Similarly, your contacts are worth noting down too. Some ISPs let you export a list of your contacts and import them into your new service, but in most cases it can be quicker and simpler to weed through them and make a list of the few email addresses you want to keep – either digitally or in a notebook.

Newer services are better at automatically recognising who you message frequently, so there’s less need to explicitly ‘save’ contact information when you’re typing in email addresses.

Finding a new email provider

When choosing a new email provider, there are plenty of options out there. We recommend Gmail and Outlook.com (the new name for Hotmail) for their ease of use, strong security and great spam filtering. Both are free to use and owned by Google and Microsoft respectively, so you can trust that your new email account will be here to stay. Both also have straightforward step-by-step instructions to create a new account, and it only takes a few minutes.

Regardless of who you sign up with, it’s important to make sure your new account is as secure as can be.

How to set up your new email service

Nobody deserves to have their favourite conversations at risk of being lost or paywalled, nor should you have to fight through pages of spam before getting to the messages you want. With a new account from a reliable provider that’s safeguarded by great security, all you have to worry about is who to email next.

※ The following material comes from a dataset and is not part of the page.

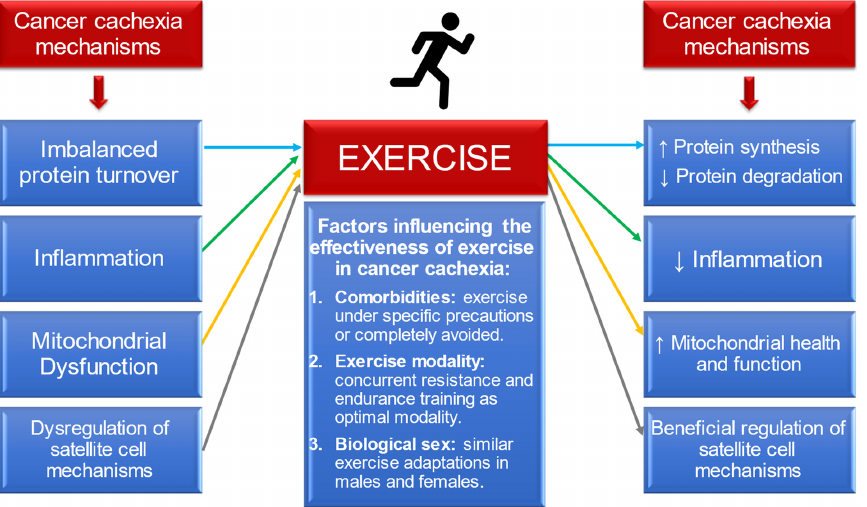
Figure 2. Schematic summary of the review: effects of exercise training in the major mechanisms of cancer cachexia (protein turnover, inflammation, mitochondrial function and satellite cell regula- tion); and the influence of cancer comorbidities, exercise modality and biological sex in the effec- tiveness of exercise training in cancer cachexia. Supplementary Materials : The following supporting information can be downloaded at: www.mdpi.com/xxx/s1, Table S1: Ongoing clinical trials with exercise-based interventions in cancer patients (source: https://clinicaltrials.gov). Author Contributions: S.T. and N.P.G. conceived and designed research; S.T. drafted manuscript; S.T., K.A.M., T.A.W. and N.P.G. edited and revised manuscript; S.T., K.A.M., T.A.W. and N.P.G. All authors have read and agreed to the published version of the manuscript. Funding: This study was supported by the National Institute of Arthritis and Musculoskeletal and Skin Diseases of the National Institutes of Health Award No. R01AR075794-01A1/AR/NIAMS (to N.P.G). Acknowledgments: Figure 1 was generated using BioRender. Conflicts of Interest: The authors declare no conflicts of interest. References 1.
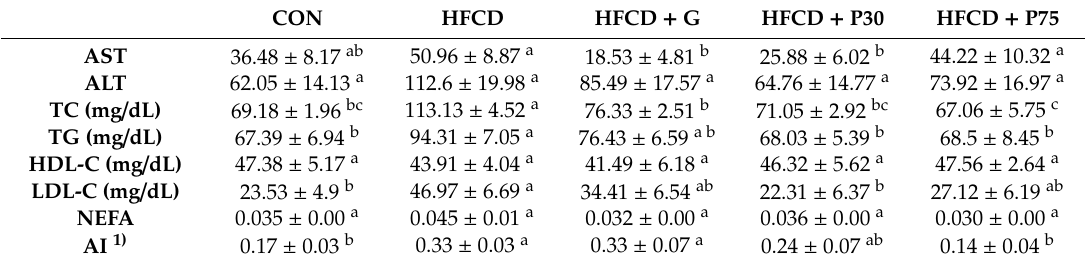
Table 3. E ff ects of PEITC supplementation on the serum levels of lipid associated molecules.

  1. Sign up for a new account – Look for ones that are free and from a name you trust: we recommend Microsoft’s Outlook and Google’s Gmail. It means you’ll get a brand new email address that people can start using for you immediately
  2. Protect your account with a strong password – Use a unique password that you don’t use for any other service and avoid any personal or revealing phrases. Longer passwords are better: we recommend a long but random passphrase that’s easy for you (but only you) to remember, such as ‘umbrellacablekitten’. For more, see our expert advice on how to create a strong password.
  3. Enable two-factor authentication – Most modern email providers allow you to enable two-factor authentication – commonly known as 2FA. This is an extra safety step that helps to ensure that you (and only you) can access your emails. It does this by sending you a unique six-digit code when you log in, usually via text message or displaying it in a separate authenticator app. It’s a great way to protect your account, as it stops hackers who might have got your password via a data breach or phishing scam from logging in. Find out more on two-factor authentication.
  4. What to do with your old account – Make a list of all the services you use, and next time you log in, visit your account settings to update your email address. Send friends and family a message from your new account or text them to let them know your new email address. Don’t delete your old account right away – you might need it to access an old email.